>>>
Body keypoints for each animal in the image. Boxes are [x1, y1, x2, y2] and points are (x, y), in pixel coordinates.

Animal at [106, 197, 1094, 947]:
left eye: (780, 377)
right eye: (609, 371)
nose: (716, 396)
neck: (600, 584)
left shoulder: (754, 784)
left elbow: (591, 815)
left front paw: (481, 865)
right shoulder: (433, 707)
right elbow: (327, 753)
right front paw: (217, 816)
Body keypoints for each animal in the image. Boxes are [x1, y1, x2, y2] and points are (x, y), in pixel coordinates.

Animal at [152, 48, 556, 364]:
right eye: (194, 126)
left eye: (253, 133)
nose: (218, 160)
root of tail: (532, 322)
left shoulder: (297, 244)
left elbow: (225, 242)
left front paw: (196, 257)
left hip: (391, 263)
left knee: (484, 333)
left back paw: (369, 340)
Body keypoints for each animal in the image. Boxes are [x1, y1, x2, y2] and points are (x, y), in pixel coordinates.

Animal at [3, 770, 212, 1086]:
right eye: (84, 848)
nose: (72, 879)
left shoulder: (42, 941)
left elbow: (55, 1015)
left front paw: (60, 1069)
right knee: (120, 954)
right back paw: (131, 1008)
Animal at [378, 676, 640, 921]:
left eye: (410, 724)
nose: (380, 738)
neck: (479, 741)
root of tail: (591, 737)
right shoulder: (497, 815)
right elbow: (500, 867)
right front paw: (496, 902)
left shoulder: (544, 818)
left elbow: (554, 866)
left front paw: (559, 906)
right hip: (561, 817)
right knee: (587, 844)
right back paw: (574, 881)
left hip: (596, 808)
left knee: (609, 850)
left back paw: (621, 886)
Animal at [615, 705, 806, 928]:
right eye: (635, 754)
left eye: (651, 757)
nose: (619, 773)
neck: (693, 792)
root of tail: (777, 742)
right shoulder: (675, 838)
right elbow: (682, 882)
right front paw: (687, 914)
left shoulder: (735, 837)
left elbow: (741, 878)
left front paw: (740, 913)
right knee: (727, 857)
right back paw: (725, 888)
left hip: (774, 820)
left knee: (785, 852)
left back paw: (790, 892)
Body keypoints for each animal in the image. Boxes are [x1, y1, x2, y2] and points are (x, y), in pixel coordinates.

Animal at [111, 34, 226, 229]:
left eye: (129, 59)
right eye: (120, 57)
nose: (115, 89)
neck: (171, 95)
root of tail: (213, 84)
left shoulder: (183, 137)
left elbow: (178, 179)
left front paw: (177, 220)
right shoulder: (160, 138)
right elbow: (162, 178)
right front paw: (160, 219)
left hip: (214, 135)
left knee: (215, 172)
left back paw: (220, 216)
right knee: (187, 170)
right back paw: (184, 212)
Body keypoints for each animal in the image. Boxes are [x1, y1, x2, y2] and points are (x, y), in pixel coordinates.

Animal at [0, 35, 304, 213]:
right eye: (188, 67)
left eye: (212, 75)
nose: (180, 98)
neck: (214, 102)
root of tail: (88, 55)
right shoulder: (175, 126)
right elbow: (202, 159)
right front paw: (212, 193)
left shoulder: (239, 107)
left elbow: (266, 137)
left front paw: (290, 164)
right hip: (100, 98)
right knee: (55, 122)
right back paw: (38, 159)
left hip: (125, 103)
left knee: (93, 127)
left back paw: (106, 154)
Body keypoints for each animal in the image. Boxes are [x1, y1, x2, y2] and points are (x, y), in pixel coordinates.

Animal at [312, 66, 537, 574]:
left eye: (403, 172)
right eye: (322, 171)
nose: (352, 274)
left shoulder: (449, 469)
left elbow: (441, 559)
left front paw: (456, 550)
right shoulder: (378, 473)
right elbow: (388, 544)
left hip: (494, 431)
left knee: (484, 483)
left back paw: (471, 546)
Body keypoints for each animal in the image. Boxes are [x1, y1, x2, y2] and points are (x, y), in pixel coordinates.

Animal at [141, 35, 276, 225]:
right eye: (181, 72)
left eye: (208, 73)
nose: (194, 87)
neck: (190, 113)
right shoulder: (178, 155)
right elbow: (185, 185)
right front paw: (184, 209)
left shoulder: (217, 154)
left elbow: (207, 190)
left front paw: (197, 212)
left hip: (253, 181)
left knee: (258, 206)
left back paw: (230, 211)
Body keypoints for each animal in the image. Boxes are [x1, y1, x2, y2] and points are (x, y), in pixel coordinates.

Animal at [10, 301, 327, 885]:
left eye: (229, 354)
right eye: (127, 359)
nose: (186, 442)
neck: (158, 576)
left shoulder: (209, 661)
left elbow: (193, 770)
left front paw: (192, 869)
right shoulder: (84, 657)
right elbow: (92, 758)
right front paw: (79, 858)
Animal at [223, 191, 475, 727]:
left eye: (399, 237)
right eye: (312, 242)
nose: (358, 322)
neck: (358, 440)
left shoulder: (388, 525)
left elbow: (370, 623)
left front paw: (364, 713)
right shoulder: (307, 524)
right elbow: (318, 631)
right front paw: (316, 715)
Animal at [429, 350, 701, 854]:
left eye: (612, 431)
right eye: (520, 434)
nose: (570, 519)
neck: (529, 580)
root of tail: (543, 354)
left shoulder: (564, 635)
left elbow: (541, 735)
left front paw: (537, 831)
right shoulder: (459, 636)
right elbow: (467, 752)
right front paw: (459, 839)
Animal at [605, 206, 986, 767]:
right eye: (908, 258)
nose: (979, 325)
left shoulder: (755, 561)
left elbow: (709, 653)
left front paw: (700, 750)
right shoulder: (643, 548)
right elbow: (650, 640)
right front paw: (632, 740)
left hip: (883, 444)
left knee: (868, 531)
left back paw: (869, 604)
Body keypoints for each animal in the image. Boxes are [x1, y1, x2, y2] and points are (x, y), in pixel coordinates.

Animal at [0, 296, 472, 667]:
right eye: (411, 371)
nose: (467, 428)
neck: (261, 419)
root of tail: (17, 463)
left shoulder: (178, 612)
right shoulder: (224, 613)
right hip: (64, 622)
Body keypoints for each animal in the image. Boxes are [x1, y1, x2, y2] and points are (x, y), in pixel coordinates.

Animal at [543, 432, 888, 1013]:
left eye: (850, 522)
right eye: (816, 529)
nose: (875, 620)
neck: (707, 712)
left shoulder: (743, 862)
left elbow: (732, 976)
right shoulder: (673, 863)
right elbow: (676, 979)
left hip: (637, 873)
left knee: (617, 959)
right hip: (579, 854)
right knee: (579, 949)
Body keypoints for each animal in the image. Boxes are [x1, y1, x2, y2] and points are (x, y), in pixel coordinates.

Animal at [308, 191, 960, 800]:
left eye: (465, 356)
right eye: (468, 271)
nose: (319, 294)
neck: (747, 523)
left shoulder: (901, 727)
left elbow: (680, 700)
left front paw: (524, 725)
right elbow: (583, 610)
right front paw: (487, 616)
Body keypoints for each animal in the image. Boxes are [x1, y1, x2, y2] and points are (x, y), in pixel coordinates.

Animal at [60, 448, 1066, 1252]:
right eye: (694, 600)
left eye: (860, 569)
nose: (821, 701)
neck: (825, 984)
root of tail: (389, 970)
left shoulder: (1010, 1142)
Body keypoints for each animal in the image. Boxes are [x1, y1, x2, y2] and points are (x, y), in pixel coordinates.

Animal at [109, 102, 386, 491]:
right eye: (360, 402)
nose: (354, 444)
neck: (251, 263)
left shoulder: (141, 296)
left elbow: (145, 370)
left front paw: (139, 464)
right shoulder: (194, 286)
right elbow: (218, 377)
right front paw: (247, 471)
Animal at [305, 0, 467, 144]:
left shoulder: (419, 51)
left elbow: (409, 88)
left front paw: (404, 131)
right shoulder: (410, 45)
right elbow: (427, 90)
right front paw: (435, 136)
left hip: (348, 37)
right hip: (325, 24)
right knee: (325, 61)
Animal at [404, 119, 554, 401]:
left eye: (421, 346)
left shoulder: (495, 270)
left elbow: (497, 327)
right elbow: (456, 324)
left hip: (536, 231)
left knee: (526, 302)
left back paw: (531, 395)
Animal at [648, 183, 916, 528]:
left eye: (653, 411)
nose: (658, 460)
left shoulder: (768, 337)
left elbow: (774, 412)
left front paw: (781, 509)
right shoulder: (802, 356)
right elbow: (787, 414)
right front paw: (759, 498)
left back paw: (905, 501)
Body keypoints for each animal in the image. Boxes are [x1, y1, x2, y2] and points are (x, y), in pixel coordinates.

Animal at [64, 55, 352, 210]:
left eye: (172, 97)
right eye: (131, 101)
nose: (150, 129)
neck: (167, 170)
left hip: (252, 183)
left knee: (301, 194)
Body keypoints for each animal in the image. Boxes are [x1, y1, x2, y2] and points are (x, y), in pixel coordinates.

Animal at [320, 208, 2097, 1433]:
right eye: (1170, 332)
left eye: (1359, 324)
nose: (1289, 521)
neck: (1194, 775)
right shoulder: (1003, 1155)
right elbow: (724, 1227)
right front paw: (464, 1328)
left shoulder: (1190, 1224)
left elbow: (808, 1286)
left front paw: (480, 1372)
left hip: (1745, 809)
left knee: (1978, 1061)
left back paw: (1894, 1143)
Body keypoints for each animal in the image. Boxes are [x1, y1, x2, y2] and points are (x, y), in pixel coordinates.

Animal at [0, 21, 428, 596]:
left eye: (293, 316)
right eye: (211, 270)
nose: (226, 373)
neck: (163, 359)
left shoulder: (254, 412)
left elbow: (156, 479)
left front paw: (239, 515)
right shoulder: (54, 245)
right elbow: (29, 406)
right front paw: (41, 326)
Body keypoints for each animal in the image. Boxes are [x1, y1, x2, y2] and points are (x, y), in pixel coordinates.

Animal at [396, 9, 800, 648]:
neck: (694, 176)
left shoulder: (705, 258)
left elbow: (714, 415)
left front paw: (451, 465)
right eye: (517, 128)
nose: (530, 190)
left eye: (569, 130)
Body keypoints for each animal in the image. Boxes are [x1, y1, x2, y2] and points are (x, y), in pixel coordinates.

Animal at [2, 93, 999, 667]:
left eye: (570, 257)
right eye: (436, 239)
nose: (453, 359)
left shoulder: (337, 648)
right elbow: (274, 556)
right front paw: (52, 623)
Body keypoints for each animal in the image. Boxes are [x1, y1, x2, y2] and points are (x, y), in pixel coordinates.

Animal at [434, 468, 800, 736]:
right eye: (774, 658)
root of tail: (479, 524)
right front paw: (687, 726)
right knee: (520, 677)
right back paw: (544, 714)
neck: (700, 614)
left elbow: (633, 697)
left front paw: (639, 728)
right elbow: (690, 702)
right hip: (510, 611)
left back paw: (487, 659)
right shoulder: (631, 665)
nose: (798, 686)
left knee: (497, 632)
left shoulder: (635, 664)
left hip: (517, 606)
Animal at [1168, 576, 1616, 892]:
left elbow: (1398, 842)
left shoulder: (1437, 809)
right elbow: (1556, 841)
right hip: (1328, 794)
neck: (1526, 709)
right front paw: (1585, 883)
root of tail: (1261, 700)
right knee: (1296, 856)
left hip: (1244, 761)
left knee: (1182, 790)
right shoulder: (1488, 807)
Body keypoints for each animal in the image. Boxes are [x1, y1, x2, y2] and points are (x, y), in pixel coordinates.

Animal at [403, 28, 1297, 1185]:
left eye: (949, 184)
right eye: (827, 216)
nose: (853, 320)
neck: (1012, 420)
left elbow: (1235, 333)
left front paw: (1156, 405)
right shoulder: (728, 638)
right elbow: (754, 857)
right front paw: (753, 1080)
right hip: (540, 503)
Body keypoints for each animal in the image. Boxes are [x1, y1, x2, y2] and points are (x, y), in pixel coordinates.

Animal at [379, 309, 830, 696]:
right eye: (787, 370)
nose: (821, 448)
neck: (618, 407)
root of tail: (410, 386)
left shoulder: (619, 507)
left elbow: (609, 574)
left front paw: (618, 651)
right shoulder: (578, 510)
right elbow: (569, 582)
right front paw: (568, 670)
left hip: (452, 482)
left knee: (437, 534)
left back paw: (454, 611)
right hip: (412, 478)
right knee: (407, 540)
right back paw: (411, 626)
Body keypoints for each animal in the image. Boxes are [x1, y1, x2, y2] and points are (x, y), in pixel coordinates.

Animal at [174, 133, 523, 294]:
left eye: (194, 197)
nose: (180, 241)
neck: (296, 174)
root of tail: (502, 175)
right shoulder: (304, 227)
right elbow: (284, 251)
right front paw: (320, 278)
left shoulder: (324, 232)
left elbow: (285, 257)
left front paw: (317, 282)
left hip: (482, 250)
<<<
▶ _WORK REQUEST_
Begin at the first line of the entries above and copy every line exactly, ending with the line that contains "left shoulder: (297, 244)".

▶ _OUTPUT OF THE TASK_
Body keypoints for each animal in the image. Boxes are [x1, y1, x2, y2] and points are (x, y), in pixel coordinates.

Animal at [106, 197, 1094, 947]:
left eye: (780, 377)
right eye: (609, 371)
nose: (716, 396)
neck: (600, 584)
left shoulder: (754, 784)
left elbow: (591, 815)
left front paw: (481, 865)
right shoulder: (433, 707)
right elbow: (327, 753)
right front paw: (217, 816)
Body keypoints for each animal in the image. Boxes are [x1, y1, x2, y2] and points are (x, y), in pixel coordinates.

Animal at [152, 48, 556, 364]:
right eye: (194, 126)
left eye: (253, 133)
nose: (218, 160)
root of tail: (532, 322)
left shoulder: (297, 244)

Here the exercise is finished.